What would it feel like to embrace more Movement throughout your day as opposed to trying to fit exercise in?

 

 (Valuing oneself and one’s needs, in the realm of fitness and beyond, could be an entire blog series of its own!  If this is something you struggle with, I very highly recommend the work of Mara Glatzel. This is her zone! Her brilliant and beautiful explorations around self value, self care and human needs is work that dovetails beautifully with Meaningful Movement.)

 

3. You have preconceived ideas about what constitutes a workout. 

 Just to be clear, this is not your fault! The industry of fitness has been dictating what “counts” as exercise for a very long time. Fitness participation has also been getting increasingly more complicated, prescriptive and specialized over the last few decades. All of which make it more difficult to access. It’s a kind of capitalist, classist gate-keeping. What would happen if we knew we could access Movement without spending any money? Or without getting ourselves to a specific setting in which we need to perform it?

 Clothing, tech, equipment studios, the frequency, duration, and type of activity itself . All of these things require resources in the form of more time, more energy and more money.  And while shiny incentives like apps, fitness equipment or organized classes can often bring short term bursts of increased participation, the long game can actually be a much easier and less expensive one to play. It’s A OK to bring it back to basics.  Just move any way you like to move, especially at first. Walk, garden, dance, swim, stretch, hike, find a free or inexpensive class on YouTube. 10 minutes, 20 minutes, once a week, twice a week, whatever works in that moment in your life. If you have the means and the desire, please do go ahead and try out other things but just know that it’s 100 % not necessary in order to move your body.

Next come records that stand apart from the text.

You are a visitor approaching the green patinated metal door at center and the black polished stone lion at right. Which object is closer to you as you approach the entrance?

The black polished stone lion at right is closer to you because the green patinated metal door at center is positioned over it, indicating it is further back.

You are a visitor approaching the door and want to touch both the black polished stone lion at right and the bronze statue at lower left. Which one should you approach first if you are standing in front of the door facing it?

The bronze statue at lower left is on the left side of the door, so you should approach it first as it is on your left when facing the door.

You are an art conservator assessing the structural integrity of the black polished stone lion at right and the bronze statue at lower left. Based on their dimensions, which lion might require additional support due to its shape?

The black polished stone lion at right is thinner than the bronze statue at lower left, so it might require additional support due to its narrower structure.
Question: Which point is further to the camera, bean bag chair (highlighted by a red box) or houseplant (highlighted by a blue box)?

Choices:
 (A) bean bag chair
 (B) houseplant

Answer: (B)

The more integrated into our lives and accessible Movement becomes, the easier it is to stay consistent over longer periods of time. 

 

4. You're setting the bar too high.

Most of us want to go from 0-60 once we get that first hit of desire to exercise. Yet often bursting out of the gate like that can set us up for something that simply cannot be sustained. Staying tethered to the sacred nature and medicine of Movement through more challenging times is not about "30 minutes of exercise 5 times a week". It's not a formula that comes from something or someone outside of yourself. 

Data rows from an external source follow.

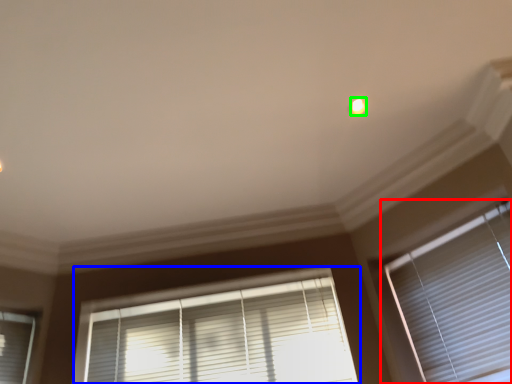
Question: Considering the real-world distances, which object is closest to window blind (highlighted by a red box)? window blind (highlighted by a blue box) or light (highlighted by a green box).

Choices:
 (A) window blind
 (B) light

Answer: (A)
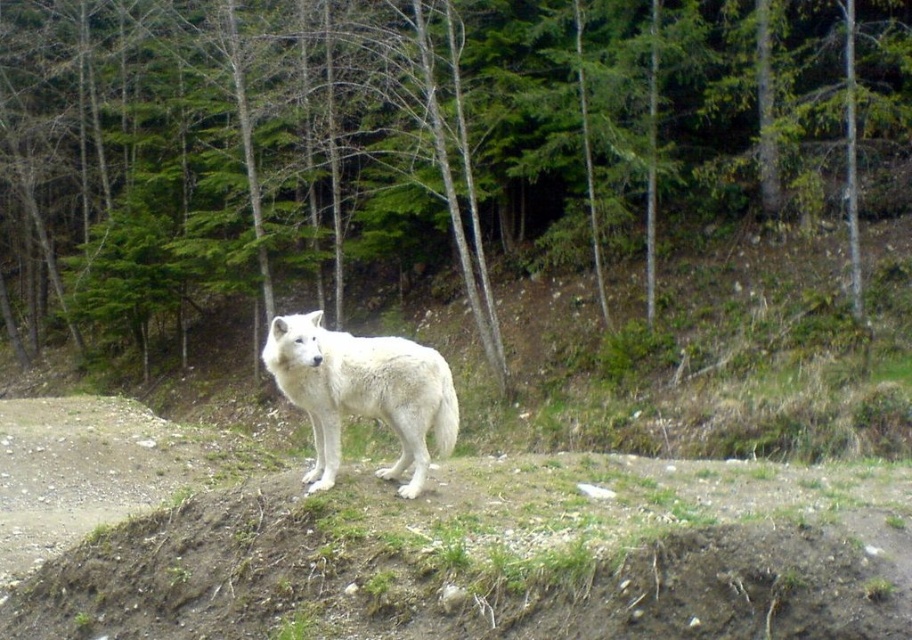
Between green leafy tree at center and white fur wolf at center, which one appears on the left side from the viewer's perspective?

From the viewer's perspective, green leafy tree at center appears more on the left side.

Can you confirm if green leafy tree at center is shorter than white fur wolf at center?

No.

What do you see at coordinates (410, 141) in the screenshot? The width and height of the screenshot is (912, 640). I see `green leafy tree at center` at bounding box center [410, 141].

Identify the location of green leafy tree at center. (410, 141).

 My incredible creativity mentor and teacher, Anna Lovind, speaks in her book The Creative Doer about “not making plans with your best self in mind”. This applies to exercise as well. When we imagine ourselves committing to a particular fitness routine in moments of high energy or an uncommon spaciousness in our schedule, we tend to set the bar higher than what we can realistically reach moving forward. And by setting that bar too high at the start, we quickly find ourselves mired in feelings of failure and shame.

Start off small and trust your body to ask for more.